Startups in Nigeria and other African countries must raise at least $1.8bn in the third quarter of 2022 if they do not want to have a negative quarter-on-quarter growth.
This is according to ‘Africa: The Big Deal’, a database and insights firm that focuses on startup funding in Africa above $100,000. The firm explained that Africa is the only region that is experiencing continued growth in present times and must continue to sustain this growth trajectory even if it is already having a great year.
Already, African start-ups have raised $3.1bn in the first half of the year, with start-ups raising $1.3bn in the second quarter of 2022 alone.
The firm said, “Like we had done a few weeks ago for Q1, as soon as the numbers were out, we had to go back and compare the performance of Africa to other regions’ for Q2. And the situation is quite dramatic.

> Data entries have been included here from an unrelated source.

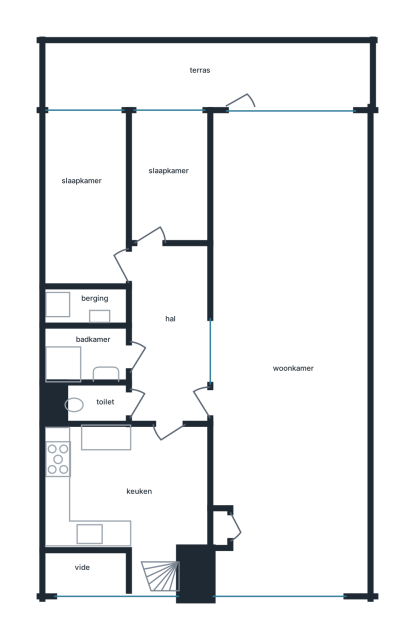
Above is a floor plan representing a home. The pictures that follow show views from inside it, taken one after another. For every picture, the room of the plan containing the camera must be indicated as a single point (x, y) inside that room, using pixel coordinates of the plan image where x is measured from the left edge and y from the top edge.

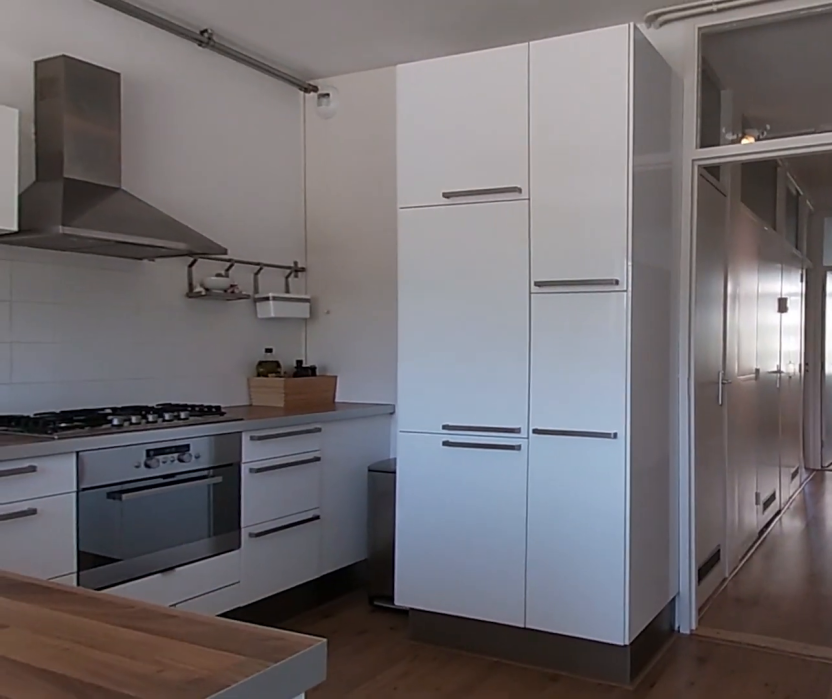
(128, 490)
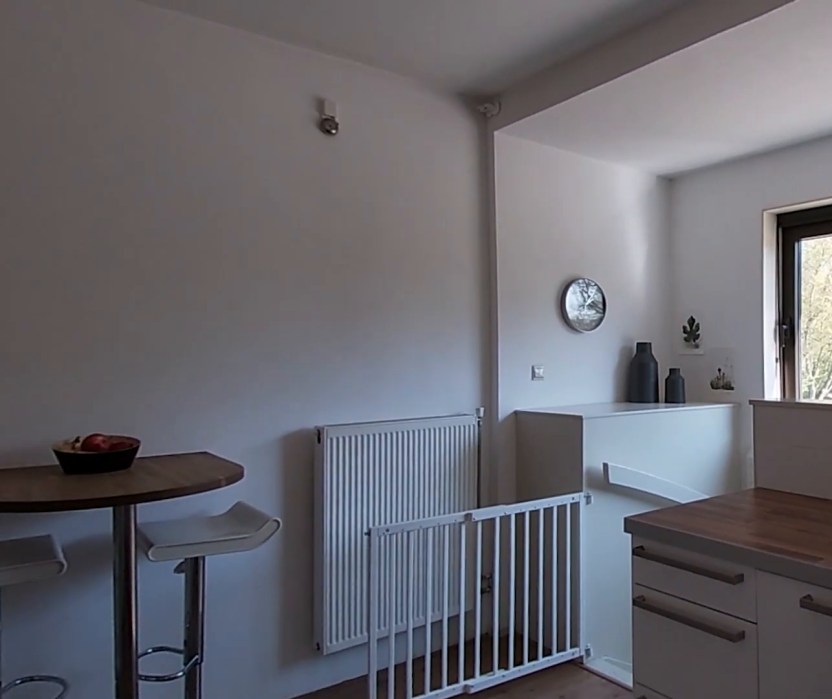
(128, 490)
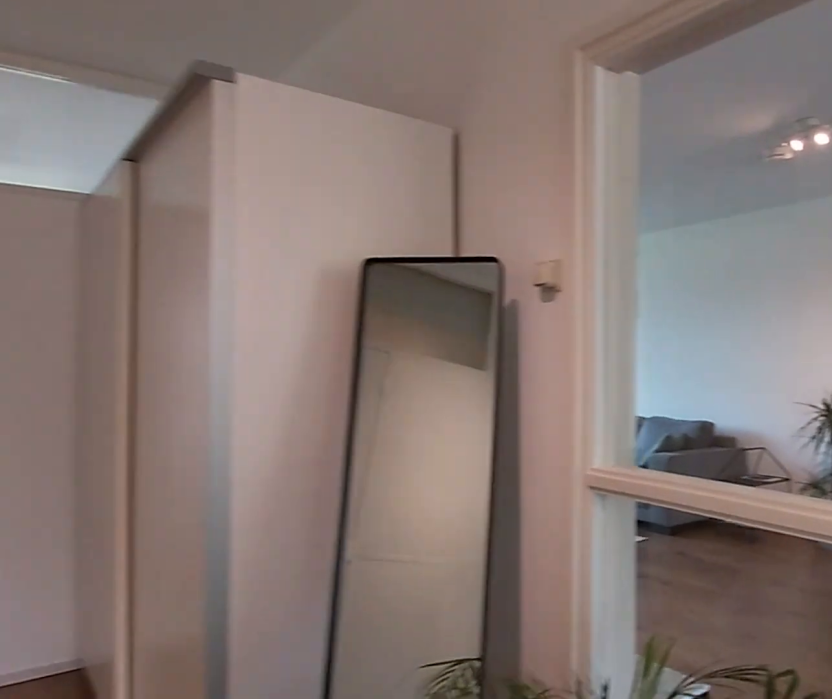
(169, 334)
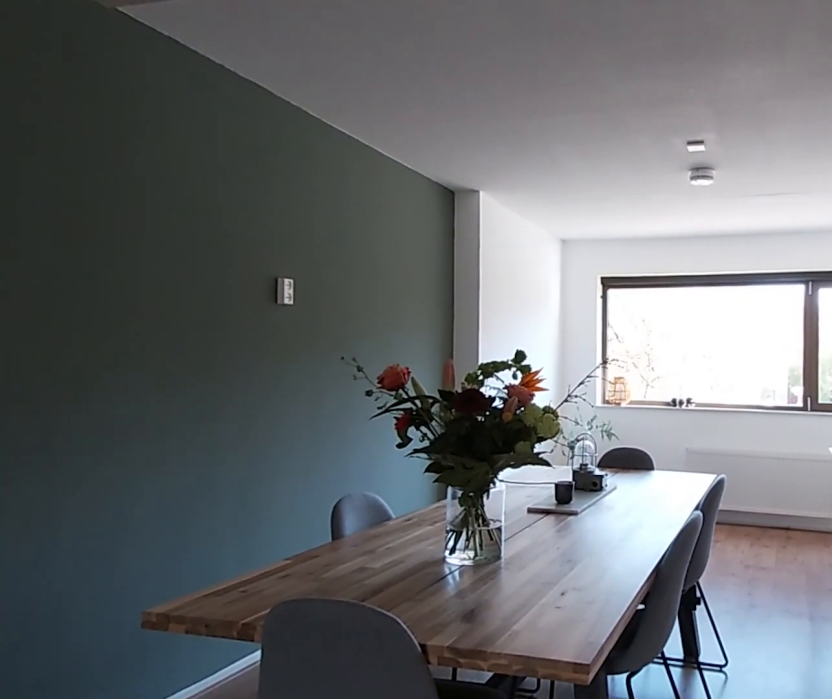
(299, 233)
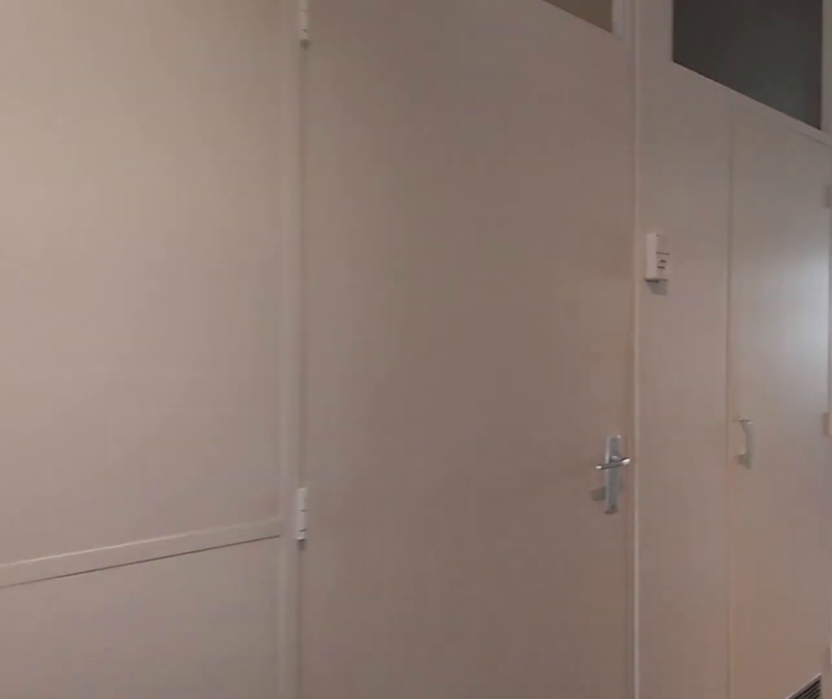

“If we look at year-on-year evolution of quarterly funding (i.e. comparing Q2 ‘22 to Q2 ‘21), Africa is simply the only region that continued growing YoY. And we’re talking significant growth here: in Q2 ‘22, start-ups in Africa have raised 2.25x times (i.e., +125 per cent YoY) the amount that they had raised a year before ($1.3bn+ vs. <$600m).
“In the meanwhile, funding declined by -29 per cent YoY globally, with the US, Asia and Europe all recording a decline in the high twenties, and Latin America registering a -69 per cent YoY freefall. Back in Q2 ‘21, start-ups in Latin America had raised nearly 13x times more than start-ups in Africa ($7.4bn vs. <$600m), and it felt like for Africa to compete with its transatlantic neighbour was completely out of reach; a year later, the gap – 1.75x times – has narrowed significantly.
“Now Africa has her work cut out for herself in Q3 as Q3 ‘21 was particularly impressive in terms of funding; if it cannot keep up – and raise at least $1.8bn in Q3 ‘22 -, the continent could be registering its first quarter of negative quarterly YoY growth in a long time, and in doing so validating the opinion of many analysts that the continent is in fact only on borrowed time.”
In fact, according to the firm, funding to Nigerian start-ups declined by 30 per cent in June. This is expected to continue not only in Nigeria, but in other African countries, as inflation, food insecurity, bear markets, supply chain issues, and more, affect start-ups ability to grow and raise.
This is consistent with what experts have told The Aproko Vibes in earlier interviews. The founder of Lendsqr and a trustee of Open Banking Nigeria, Adedeji Olowe, had said, “The funding raises have started reducing from Q2. If we wait till July when the quarterly numbers come, we will see the dip. The dip is affecting everyone. We are going to witness a reduction in funding raises.”